What worried you as fans about Senna’s boundless desire for learning was what if he’d injure himself or hurt others? But he was unstoppable- both in a race on the circuit and off it. Racing was his drug, his hurt as also his cure. He couldn’t do without it. And in the end- lest it be forgotten that close friend Sid Watkins told him at the back of Ratzenberger’s demise that Senna could chose to walk away- that he chose otherwise.
To this day, two and a half decades after the carnage at the Tamburello corner at Imola, the mind cannot stop asking: what if Senna would’ve walked away? Instead, he chose to sit in that recalcitrant machine of his; arguably the most reviled Williams car ever and decided to master doubt, confound uncertainty. And unleashed himself as an evil bogeyman on his subject- F1- that he’d so unabashedly mastered many a times. Was it in this inexhaustible lust for taming it one more time, that he fell for it completely?
Some say the fault was in the steering column that broke. Some point to the faulty wheel base of the Williams. All we know is the heavens collided with earth in snatching back on of their own. Perhaps the lease had expired without a scope for renewal. Perhaps the giving nature of mother earth came in way of not holding back one of its dearest sons.
Born in Brazil, dying in Italy, respected world-over- Aryton Senna was the love child of carefree brashness and imperturbable concentration. A racing carnivore and a familiar ring-master- loved as much as he was chided, Senna was both- man, messiah, freak and a somewhat flawed human being. There’s this amazing profundity with which fans have snuggled up to the quote, “I am not designed to come second”. The ordinary human mind that understands fragility and uncertainty is so much of a reality in life would knock it down for being a sign of hubris.

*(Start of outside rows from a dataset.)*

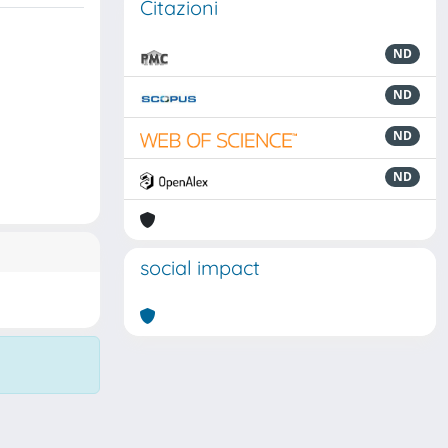
Citazioni
ND
ND
ND
ND
social impact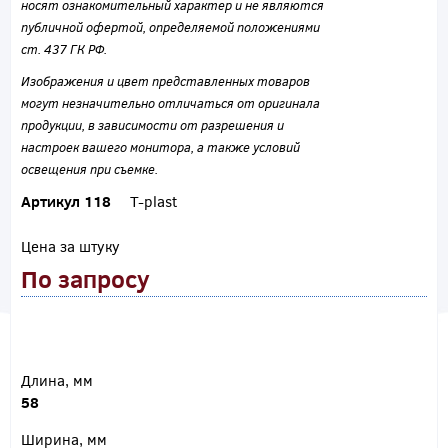
носят ознакомительный характер и не являются
публичной офертой, определяемой положениями
ст. 437 ГК РФ.
Изображения и цвет представленных товаров
могут незначительно отличаться от оригинала
продукции, в зависимости от разрешения и
настроек вашего монитора, а также условий
освещения при съемке.
Артикул 118
T-plast
Цена за штуку
По запросу
Длина, мм
58
Ширина, мм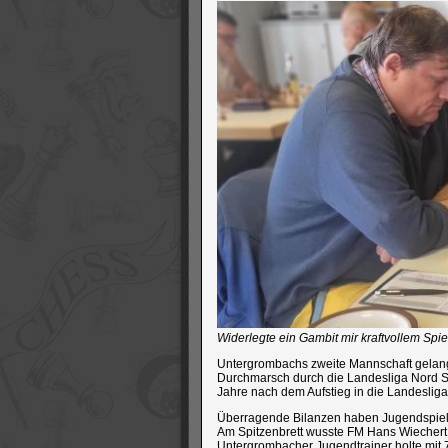
Widerlegte ein Gambit mir kraftvollem Spie
Untergrombachs zweite Mannschaft gelang 
Durchmarsch durch die Landesliga Nord St
Jahre nach dem Aufstieg in die Landesliga
Überragende Bilanzen haben Jugendspiele
Am Spitzenbrett wusste FM Hans Wiechert m
Untergrombacher Jugendtrainer holte mit 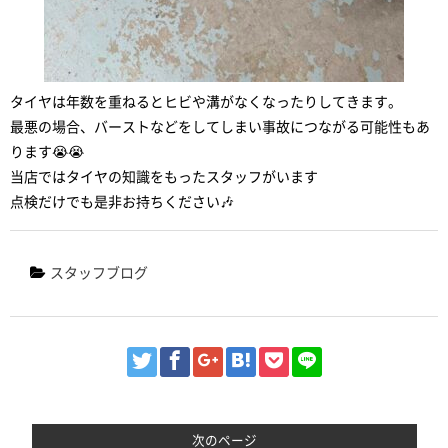
タイヤは年数を重ねるとヒビや溝がなくなったりしてきます。
最悪の場合、バーストなどをしてしまい事故につながる可能性もあ
ります😭😭
当店ではタイヤの知識をもったスタッフがいます
点検だけでも是非お持ちください🎶
スタッフブログ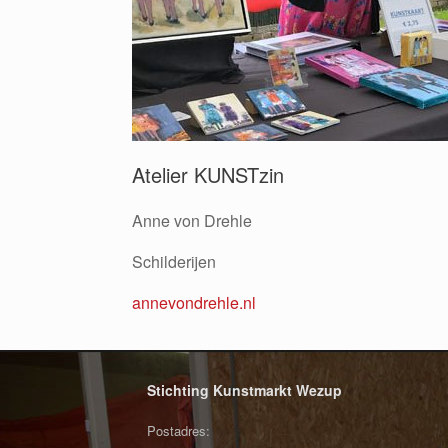
Atelier KUNSTzin
Anne von Drehle
Schilderijen
annevondrehle.nl
Stichting Kunstmarkt Wezup
Postadres:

But then again- legends, there’ve been many but icons- there’re only a few. And Senna was emblematic to F1 in the very core of the sport’s being. He’s the national postage stamp for the republic of motor-racing. It doesn’t get any better or grander. Yet, he was also a deeply devoted man. As you skin down the racing suit from the bare chested body of heart and soul- you see a man drawn to suffering of the weak and impoverished, moved by compassion and united by a passion to work for upliftment of the poor. That is why every square inch of a brick immersed in Graffiti-devotion of Aryton is soaked in gratitude of a sincere man. But as with all great men, Senna excites us with the possibility of fathoming what “could’ve been”, us craving for all he could’ve attained. And he also leaves us silently to ponder: whether there can be a full-stop for any passion pursued in life.
Senna added to the grandeur of F1 through 19 fastest laps, 65 pole positions, 41 wins, 80 podiums. But would you call him contented? Did he find his peace?